* _FRAGMENTO DEL DOCUMENTO_:

☆ ☆ ☆ ☆ ☆

En las residencias de ancianos, la relación con los objetos se desvanece. Buyng-Chul Han decía que los objetos, cuando son verdaderamente nuestros, guardan en su materia una huella del alma, un rastro del tiempo vivido. Pero aquí nada nos pertenece. Las cosas llegan y se van, impersonales, funcionales, ajenas a toda biografía.

     El cepillo, la taza, la manta: todos se parecen. No hay en ellos el peso del recuerdo ni la promesa del porvenir. Son objetos sin historia, sin tacto propio, sin ese brillo que nace del uso íntimo y del cuidado reiterado. En su neutralidad, los objetos institucionales nos devuelven a la intemperie, como si la vida se despojara de sus signos.

     Entonces inventamos. Fingimos reconocer en una silla o en una taza algo de lo que fuimos. Les damos nombres, les prestamos afecto, y por un instante parece que nos devuelven la mirada. Pero sabemos que mienten, o quizás que solo cumplen su papel de consuelo. Aun así, en ese gesto de invención, hay una forma de resistencia: crear sentido donde todo tiende al anonimato.

☆ ☆ ☆ ☆ ☆

* _MATERIAL PROPORCIONADO_:
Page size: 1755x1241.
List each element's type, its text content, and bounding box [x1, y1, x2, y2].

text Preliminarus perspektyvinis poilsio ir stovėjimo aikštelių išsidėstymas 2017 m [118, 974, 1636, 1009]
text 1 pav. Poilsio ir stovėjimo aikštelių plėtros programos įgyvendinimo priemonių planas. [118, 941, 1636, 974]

☆ ☆ ☆ ☆ ☆

* _PROBLEMA PLANTEADO 1_:
Por favor, extrae del fragmento sobre las residencias de ancianos el tramo que va desde "En las residencias" hasta "de sus signos.".
* _PROBLEMA PLANTEADO 2_:
Enumera, sin repetir ninguno, los objetos concretos que se nombran en el fragmento sobre las residencias de ancianos.

* _RESULTADO OBTENIDO 1_:
En las residencias de ancianos, la relación con los objetos se desvanece. Buyng-Chul Han decía que los objetos, cuando son verdaderamente nuestros, guardan en su materia una huella del alma, un rastro del tiempo vivido. Pero aquí nada nos pertenece. Las cosas llegan y se van, impersonales, funcionales, ajenas a toda biografía.

     El cepillo, la taza, la manta: todos se parecen. No hay en ellos el peso del recuerdo ni la promesa del porvenir. Son objetos sin historia, sin tacto propio, sin ese brillo que nace del uso íntimo y del cuidado reiterado. En su neutralidad, los objetos institucionales nos devuelven a la intemperie, como si la vida se despojara de sus signos.

* _RESULTADO OBTENIDO 2_:
- El cepillo
- La taza
- La manta
- La silla